It is still unclear how the Waste Electrical and Electronic Equipment (WEEE) directive will be put into practice, and manufacturers have said there is not enough time to get a system in place.
Most serious of the uncertainties still dogging the recycling directive is the formation of a national clearing house (NCH) to co-ordinate collection and treatment of electronic waste.
Manufacturers see an NCH as vital to the successful implementation of the directive.
They consider an independent, not-for-profit organisation acting as the link between manufacturers, recyclers, the government, retailers and local authorities collecting products covered by WEEE to be the fairest and most workable option.
Such an organisation would help determine what manufacturers have to pay towards recycling and refurbishment costs by working out their market share by the tonnage of electrical and electronic waste they generate.
Samsung, Sony and Fujitsu are among the companies that have formed the Strategic Electronic Waste Policy Forum to outline plans for the possible development of the NCH.
But it is still unclear how the concept should operate. And now the government has said it is up to industry to work out how the scheme will work.

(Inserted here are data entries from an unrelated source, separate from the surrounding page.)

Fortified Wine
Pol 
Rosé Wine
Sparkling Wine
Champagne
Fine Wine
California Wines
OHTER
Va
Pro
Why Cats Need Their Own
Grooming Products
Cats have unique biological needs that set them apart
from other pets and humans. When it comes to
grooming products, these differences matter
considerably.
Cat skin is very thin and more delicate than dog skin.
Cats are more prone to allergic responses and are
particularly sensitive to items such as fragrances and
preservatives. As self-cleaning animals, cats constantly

In a final consultation document published last Friday the government said: "The establishment of an NCH poses a major timetable challenge. The government expects the producer community, which has pressed strongly for an NCH, now to take a leading role in taking this forward."
But some manufacturers believe it may be too late to set up a viable NCH.

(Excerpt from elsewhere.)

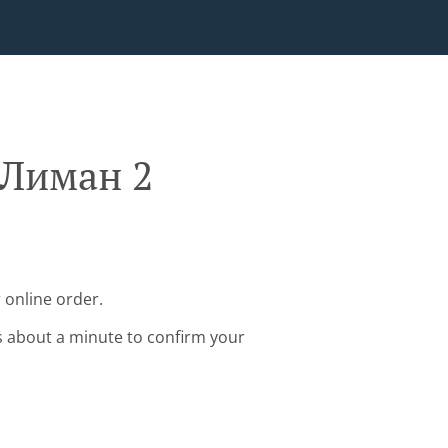
 Лиман 2
 online order.
s about a minute to confirm your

"The key issue for this is now time and we don't have a lot of confidence the deadlines can be met," said Mike Dinsdale, marketing director for Brother.
"It also seems the Department of Trade and Industry [DTI] appears to have another agenda. It says it reserves the right to do something else, but what are its plans?"
The DTI has said that although the UK is behind schedule, countries including France and Germany appear to have shelved WEEE compliance indefinitely. The DTI believes an agreement can be reached by October and that an NCH is still a feasible proposition.
The government's consultation on the draft regulations and guidance will end on 29 October 2004.